Fair enough, I added a test for this. Can skip/fix if compilers ever change their mind

labath added a subscriber: labath.Sep 23 2022, 2:55 AM

Wasn't sure how to properly test this since the original reproducer technically relies on implementation-defined behaviour (i.e., initialising a bitfield with an out-of-range value). Suggestions are welcome

I'm probably missing something, but what exactly is undefined about that test program? The number eight fits comfortably in four bits, and afaik it is a valid value for the EnumVals type because it has a fixed underlying type.

Other than that, this seems fine to me.

Wasn't sure how to properly test this since the original reproducer technically relies on implementation-defined behaviour (i.e., initialising a bitfield with an out-of-range value). Suggestions are welcome

I'm probably missing something, but what exactly is undefined about that test program? The number eight fits comfortably in four bits, and afaik it is a valid value for the EnumVals type because it has a fixed underlying type.

Other than that, this seems fine to me.

Ah yes, absolutely true! Misinterpreted it from some of the other reproducers.
It's enough for the value we assign (here 8) to be out of range of the bit-field (if it were signed). Since we previously treated
all bit-fields of enum type as signed, that would incorrectly left-fill with 1s.
I.e., if the bit-field were of width 16, then 32768 would sign-extend incorrectly. I'll update the test description accordingly

  • Fix test description
  • Reword commit message
labath accepted this revision.Sep 23 2022, 3:23 AM

Ok, sounds good then.

This revision is now accepted and ready to land.Sep 23 2022, 3:23 AM
werat added a subscriber: werat.Sep 23 2022, 4:56 AM

On a somewhat related note, is it expected that GetValueAsUnsigned() performs an overflow as int32 if the type is smaller that int64?

❯ cat overflow.cc 
#include <stdint.h>
int main() {
  int8_t i8 = -1;
  int32_t i32 = -1;
  int64_t i64 = -1;
  return 0;
}

(lldb) script

>>> lldb.frame.FindVariable("i8").GetValueAsUnsigned()
4294967295
>>> lldb.frame.FindVariable("i32").GetValueAsUnsigned()
4294967295
>>> lldb.frame.FindVariable("i64").GetValueAsUnsigned()
18446744073709551615
>>>

lol, I knew about the last two parts (not that I agree with them, but I think we have about an equal amount of code which relies on it, and that which tries to work around it), but the first one is really weird. I think we have invented a middle ground between sign- and zero-extension.

werat added a comment.Sep 26 2022, 5:08 AM

lol, I knew about the last two parts (not that I agree with them, but I think we have about an equal amount of code which relies on it, and that which tries to work around it), but the first one is really weird. I think we have invented a middle ground between sign- and zero-extension.

haha, so this mean no chance of fixing this?

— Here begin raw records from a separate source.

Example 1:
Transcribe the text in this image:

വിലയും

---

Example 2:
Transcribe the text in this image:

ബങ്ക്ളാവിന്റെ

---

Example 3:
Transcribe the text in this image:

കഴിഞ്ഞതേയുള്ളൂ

I have a workaround for this as well -- https://github.com/google/lldb-eval/blob/04a73616c012c3dac7fb11206511bd2a9fe16db4/lldb-eval/value.cc#L146
I can live with that, but current behaviour does look like a bug.

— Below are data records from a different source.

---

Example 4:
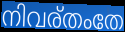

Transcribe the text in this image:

നിവര്തംതേ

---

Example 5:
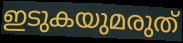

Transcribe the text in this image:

ഇടുകയുമരുത്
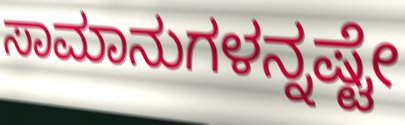
ಸಾಮಾನುಗಳನ್ನಷ್ಟೇ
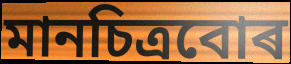
মানচিত্ৰবোৰ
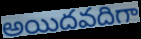
అయిదవదిగా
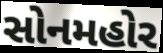
સોનમહોર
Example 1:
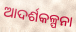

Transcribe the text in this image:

ଆଦର୍ଶକଳ୍ପନା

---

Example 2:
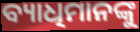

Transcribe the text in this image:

ବ୍ୟାଧିମାନଙ୍କୁ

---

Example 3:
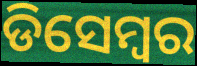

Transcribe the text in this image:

ଡିସେମ୍ୱର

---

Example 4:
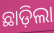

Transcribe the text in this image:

ଛାଡ଼ିଲା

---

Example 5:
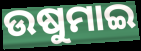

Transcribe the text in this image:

ଉଷୁମାଇ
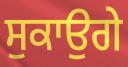
ਸੁਕਾਉਗੇ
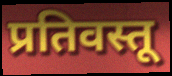
प्रतिवस्तू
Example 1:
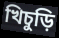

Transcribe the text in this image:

খিচুড়ি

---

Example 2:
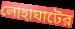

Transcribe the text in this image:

লোহাঘাটের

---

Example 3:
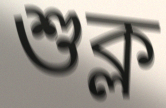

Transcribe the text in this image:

শুক্ল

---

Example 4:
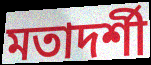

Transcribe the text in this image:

মতাদর্শী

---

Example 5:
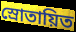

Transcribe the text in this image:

স্রোতায়িত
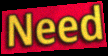
Need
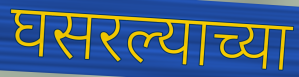
घसरल्याच्या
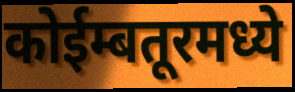
कोईम्बतूरमध्ये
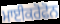
ਮਾਈਕਰੋਫੋਨ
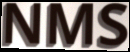
NMS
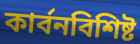
কার্বনবিশিষ্ট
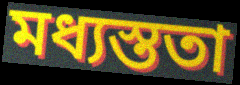
মধ্যস্ততা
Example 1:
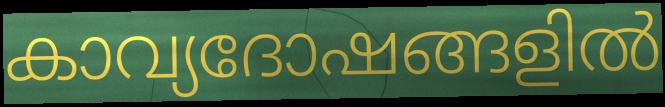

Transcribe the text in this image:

കാവ്യദോഷങ്ങളിൽ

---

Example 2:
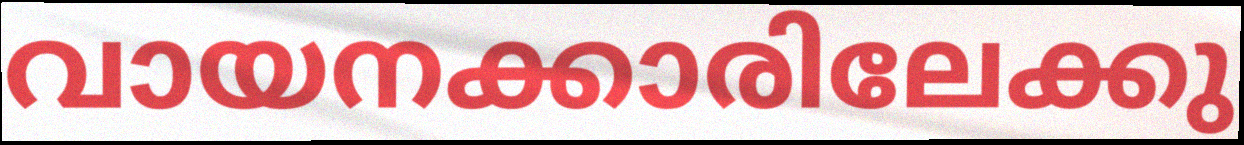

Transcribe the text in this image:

വായനക്കാരിലേക്കു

lol, I knew about the last two parts (not that I agree with them, but I think we have about an equal amount of code which relies on it, and that which tries to work around it), but the first one is really weird. I think we have invented a middle ground between sign- and zero-extension.

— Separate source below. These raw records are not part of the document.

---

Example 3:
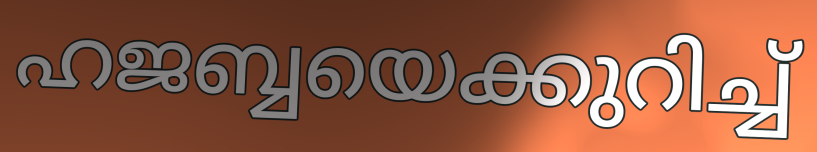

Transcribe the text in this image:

ഹജബ്ബയെക്കുറിച്ച്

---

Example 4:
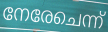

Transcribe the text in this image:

നേരേചെന്ന്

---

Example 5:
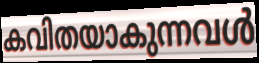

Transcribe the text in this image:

കവിതയാകുന്നവൾ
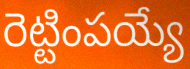
రెట్టింపయ్యే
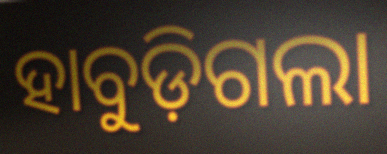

haha, so this mean no chance of fixing this? I have a workaround for this as well -- https://github.com/google/lldb-eval/blob/04a73616c012c3dac7fb11206511bd2a9fe16db4/lldb-eval/value.cc#L146
I can live with that, but current behaviour does look like a bug.

That does look like a bug, thanks for reporting. Was going to open an issue and take a look at it this week

shafik added a subscriber: shafik.Sep 27 2022, 7:10 PM

Note, in both C and C++ converting a -1 to unsigned will always result in the max unsigned value e.g.:

#include <iostream>
#include <cstdint>

int main() {
  int8_t i8 = -1;
  int32_t i32 = -1;

  unsigned x = i8;
  std::cout << x << "\n";

  x = i32;
  std::cout << x << "\n";
}

output:

4294967295
4294967295
werat added a comment.Sep 28 2022, 7:28 AM

Note, in both C and C++ converting a -1 to unsigned will always result in the max unsigned value e.g.:

When you convert to "unsigned" then yeah, but here the API is uint64_t GetAsUnsigned(). I would expect this to be the equivalent of converting to uint64_t, not unsigned.